As I'm starting off the fourth version of my website I am reflecting on the previous iterations and growth over the past years. I built my first website in 2013 for my Webdesign 201 course. It was a pretty poorly constructed bundle of html pages, but I navigated the hoops of getting a hosting service and domain and so markofthelam.com was born.

I sporadically updated the website because it was a pretty painful process to update the pages. A couple years later I wanted to again learn more about web development. Using the Djang Girls python tutorial I reconstructed my website with Django framework and Python backend. I planned to keep learning more, but the learning curve was really steep. So while it looked great and worked well for its purposes, the crude cms I built felt very unfinished. I kept making things and I wanted to focus on that so I rebuilt my website using Wordpress in 2015. At this point I've been working on websites for a while so I felt pretty comfortable customizing themes and templates so I was pretty happy with it.

I like to post the things I make. I have pretty broad interests in making so it's an eclectic collection. But I think it's important to archive and share your work if you're doing any sort of creative activity. The internet is such a vast and mindblowing place I am trying to carve my own space in it.

Wordpress is pretty great. I was able do a lot of cool things with it, but I'm resolving to make more and share more. While I often work with wordpress I find it pretty clunky for personal use. Its not like I'm getting paid for this so I want to do minimal work on maintainence and interfacing. I want to focus on making interactive work and worry little about the overhead. With Wordpress there is a lot of overhead. Since I want to experiment more with DOM and the web environment I need to understand the system a little more. So for the fourth version I am using the Jekyll static site generator.
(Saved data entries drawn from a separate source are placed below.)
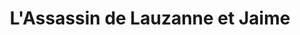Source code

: ---
layout: page
title: L'Assassin de Lauzanne et Jaime
permalink: /assassin/
slider:
  text_color: white
  shadow_color: white
  slides:
    - image: /images/2011/Assassin/Spectacle théâtre 21052011 068.JPG
    - image: /images/2011/Assassin/Spectacle théâtre 21052011 070.JPG
    - image: /images/2011/Assassin/Spectacle théâtre 21052011 071bis.jpg
    - image: /images/2011/Assassin/Spectacle théâtre 21052011 072bis.jpg
    - image: /images/2011/Assassin/Spectacle théâtre 21052011 075bis.jpg
    - image: /images/2011/Assassin/Spectacle théâtre 21052011 076.JPG
    - image: /images/2011/Assassin/Spectacle théâtre 21052011 077.JPG
    - image: /images/2011/Assassin/Spectacle théâtre 21052011 079.JPG
    - image: /images/2011/Assassin/Spectacle théâtre 21052011 080.jpg
    - image: /images/2011/Assassin/Spectacle théâtre 21052011 081.JPG
    - image: /images/2011/Assassin/Spectacle théâtre 21052011 082.JPG
    - image: /images/2011/Assassin/Spectacle théâtre 21052011 084.JPG
    - image: /images/2011/Assassin/Spectacle théâtre 21052011 085.JPG
    - image: /images/2011/Assassin/Spectacle théâtre 21052011 087bis.jpg
    - image: /images/2011/Assassin/Spectacle théâtre 21052011 088.JPG
    - image: /images/2011/Assassin/Spectacle théâtre 21052011 091.JPG
    - image: /images/2011/Assassin/Spectacle théâtre 21052011 092bis.jpg
    - image: /images/2011/Assassin/Spectacle théâtre 21052011 094.JPG
    - image: /images/2011/Assassin/Spectacle théâtre 21052011 095.JPG
    - image: /images/2011/Assassin/Spectacle théâtre 21052011 096bis.jpg
    - image: /images/2011/Assassin/Spectacle théâtre 21052011 097.JPG
    - image: /images/2011/Assassin/Spectacle théâtre 21052011 098.JPG
    - image: /images/2011/Assassin/Spectacle théâtre 21052011 099bis.jpg
    - image: /images/2011/Assassin/Spectacle théâtre 21052011 100.JPG
    - image: /images/2011/Assassin/Spectacle théâtre 21052011 101.JPG
    - image: /images/2011/Assassin/Spectacle théâtre 21052011 102.JPG
    - image: /images/2011/Assassin/Spectacle théâtre 21052011 104.JPG
    - image: /images/2011/Assassin/Spectacle théâtre 21052011 106.JPG
    - image: /images/2011/Assassin/Spectacle théâtre 21052011 107bis.jpg
    - image: /images/2011/Assassin/Spectacle théâtre 21052011 108.JPG
    - image: /images/2011/Assassin/Spectacle théâtre 21052011 109.JPG
    - image: /images/2011/Assassin/Spectacle théâtre 21052011 110.JPG
    - image: /images/2011/Assassin/Spectacle théâtre 21052011 111.JPG
    - image: /images/2011/Assassin/Spectacle théâtre 21052011 112.JPG
    - image: /images/2011/Assassin/Spectacle théâtre 21052011 113.JPG
    - image: /images/2011/Assassin/Spectacle théâtre 21052011 115.JPG
    - image: /images/2011/Assassin/Spectacle théâtre 21052011 116.JPG
    - image: /images/2011/Assassin/Spectacle théâtre 21052011 117.JPG
    - image: /images/2011/Assassin/Spectacle théâtre 21052011 118bis.jpg
    - image: /images/2011/Assassin/Spectacle théâtre 21052011 119.JPG
    - image: /images/2011/Assassin/Spectacle théâtre 21052011 122.JPG
    - image: /images/2011/Assassin/Spectacle théâtre 21052011 125 ter.jpg
    - image: /images/2011/Assassin/Spectacle théâtre 21052011 128.JPG

---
I've been using Jekyll for my blog at school, and I find it really easy to write blogs in markdown and upload. Theres a lot of Ruby magic happening, but really simple and convenient for blogs. There are a lot of nifty features to extend Jekyll to work for more than a simple blog as well. Using the same site structure as my old website, it operates mostly the same, but more lightweight. I can now focus more about writing. So hope you'll see posts regularly.